Friday, 20 June 2008

Southwark Cathedral

Unlike its more famous counterpart (St.Paul’s) across the river, Southwark Cathedral has often been overlooked by visitors to London. However, with the recent regeneration of the Southbank and the Cathedral’s cleaning and renovation in 2000 it has, quite rightly, become a significant religious landmark as well as a popular tourist destination.

Southwark Cathedral is London’s oldest Gothic building, dating from 1220-1420. However, religious buildings have stood on the same site possibly since the 7th century. In an archaeological dig in 1999, Saxon foundations were found so this is, without doubt, an ancient religious site of great importance. Southwark was awarded Cathedral status in 1905.

The building itself is a positive mish-mash of styles and materials. I don’t know a lot about architecture but somehow this fusion adds to the splendour and it is an incredibly attractive Cathedral. It is worth walking the full perimeter of the Cathedral and admiring its turrets, towers, spires and steeples.

There are several entrances to Southwark Cathedral but, whichever door you use, volunteers are on hand to answer questions and lead you in the right direction. There are also helpful signposts throughout the Cathedral which is a little strange but necessary in such a sprawling building.

I admit that my first reaction on entering the Cathedral was one of disappointment. It is such a shame that in a beautiful building with stunning stained glass windows and striking stone work, ones eyes are first drawn to the ugly, incongruous chairs where, I assume, wooden pews once stood. I know modern seating is quite normal in many churches and cathedrals across the country and appreciate that the ancient pews cannot last forever, but surely more fitting chairs could be found?

I went straight to the Cathedral Shop to claim my free souvenir guidebook and audio guide.

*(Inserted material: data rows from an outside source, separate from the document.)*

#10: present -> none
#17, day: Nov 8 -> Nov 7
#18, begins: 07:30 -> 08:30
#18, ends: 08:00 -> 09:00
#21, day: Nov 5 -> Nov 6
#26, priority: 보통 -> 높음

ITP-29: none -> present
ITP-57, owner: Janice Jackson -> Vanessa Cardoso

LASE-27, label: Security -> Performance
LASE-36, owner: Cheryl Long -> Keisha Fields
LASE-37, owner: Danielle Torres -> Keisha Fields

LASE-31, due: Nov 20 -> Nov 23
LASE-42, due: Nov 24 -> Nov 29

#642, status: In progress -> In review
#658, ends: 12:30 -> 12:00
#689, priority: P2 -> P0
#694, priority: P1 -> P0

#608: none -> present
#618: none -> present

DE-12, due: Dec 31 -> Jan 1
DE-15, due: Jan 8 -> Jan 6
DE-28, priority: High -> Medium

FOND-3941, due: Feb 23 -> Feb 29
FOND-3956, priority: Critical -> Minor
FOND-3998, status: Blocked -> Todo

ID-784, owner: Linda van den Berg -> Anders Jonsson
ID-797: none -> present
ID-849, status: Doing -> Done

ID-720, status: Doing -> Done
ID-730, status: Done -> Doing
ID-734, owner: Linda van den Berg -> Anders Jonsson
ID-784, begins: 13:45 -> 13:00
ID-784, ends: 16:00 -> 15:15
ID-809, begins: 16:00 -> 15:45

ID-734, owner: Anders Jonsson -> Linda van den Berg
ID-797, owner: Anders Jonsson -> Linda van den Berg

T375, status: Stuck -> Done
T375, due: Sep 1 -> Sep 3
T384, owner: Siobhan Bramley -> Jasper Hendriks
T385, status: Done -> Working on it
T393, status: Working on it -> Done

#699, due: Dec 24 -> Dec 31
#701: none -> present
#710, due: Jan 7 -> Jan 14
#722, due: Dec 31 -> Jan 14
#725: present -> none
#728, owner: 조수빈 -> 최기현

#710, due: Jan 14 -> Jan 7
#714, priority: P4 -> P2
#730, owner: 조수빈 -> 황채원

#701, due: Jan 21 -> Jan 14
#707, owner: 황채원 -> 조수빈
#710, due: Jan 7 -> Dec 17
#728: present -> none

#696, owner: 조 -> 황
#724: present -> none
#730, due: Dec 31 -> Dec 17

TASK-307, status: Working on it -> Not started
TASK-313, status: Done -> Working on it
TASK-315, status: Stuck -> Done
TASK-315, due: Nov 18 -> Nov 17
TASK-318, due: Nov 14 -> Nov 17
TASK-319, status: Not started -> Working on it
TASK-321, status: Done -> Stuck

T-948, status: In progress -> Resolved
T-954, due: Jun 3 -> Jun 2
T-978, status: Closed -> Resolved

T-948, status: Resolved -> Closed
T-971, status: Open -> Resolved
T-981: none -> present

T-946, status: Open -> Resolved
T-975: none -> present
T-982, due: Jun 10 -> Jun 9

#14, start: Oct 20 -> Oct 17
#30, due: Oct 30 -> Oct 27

Unfortunately they had run out of audio guides but, rather than wait for one to be returned, I was happy to find my own way round and use the guidebook for information.

Southwark Cathedral has so many interesting links to famous people through the ages and memorials, plaques, windows and even chapels are dedicated to a wide range of luminaries. The Harvard Chapel is named after the university benefactor, John Harvard, who was born in Southwark, baptized in the church in 1607 and educated at Emmanuel College, Cambridge before setting off for a new but short life in America. He died prematurely in 1638 leaving part of his fortune to a college for the “education of English and Indian youth in knowledge and godliness”. That college eventually became known as Harvard University.

Other highlights of Southwark Cathedral are the 20th Century Shakespeare Memorial in the east end of the south aisle, depicting the playwright in a relaxed pose in front of the Globe and Rose Theatres. Next to this is a memorial tablet to American actor/director Sam Wanamaker who was responsible for the recreated Globe Theatre that I visited recently. Shakespeare’s actor brother, Edmond, is also commemorated in a floor tablet near the Great Screen of the Chancel along with two dramatists of the same era.

Among the many memorials is a tablet shaped like a ship’s wheel, dedicated to the victims of the Marchioness disaster on the River Thames in 1989. Geoffrey Chaucer is also remembered in a stained glass window depicting his Canterbury pilgrims leaving Southwark.

In 2001, Nelson Mandela officially opened the newest part of the Cathedral which houses the Refectory Restaurant, a shop, library, conference facilities and also a museum. It is also where you can find the toilet facilities, below the Refectory, which I awarded 7/10 in my London Ding Dong’s Loo of 2008 contest!

Southwark Cathedral is a beautiful place to visit. Despite its Cathedral status and size it still feels very much like a community church and I would imagine the worshippers of Southwark feel very fortunate to have this incredible Cathedral as their local place of worship.

Admission to Southwark Cathedral is free but a minimum donation of £4.00 is requested. Photographs may only be taken inside the Cathedral with permission and a £2 fee must be paid (£5 for video cameras).

£2.50 is charged for an audio tour wand and the authorised guide book is also £2.50.

London Pass holders receive a free audio guide and glossy souvenir guide book and are offered 10% discount at the Refectory restaurant.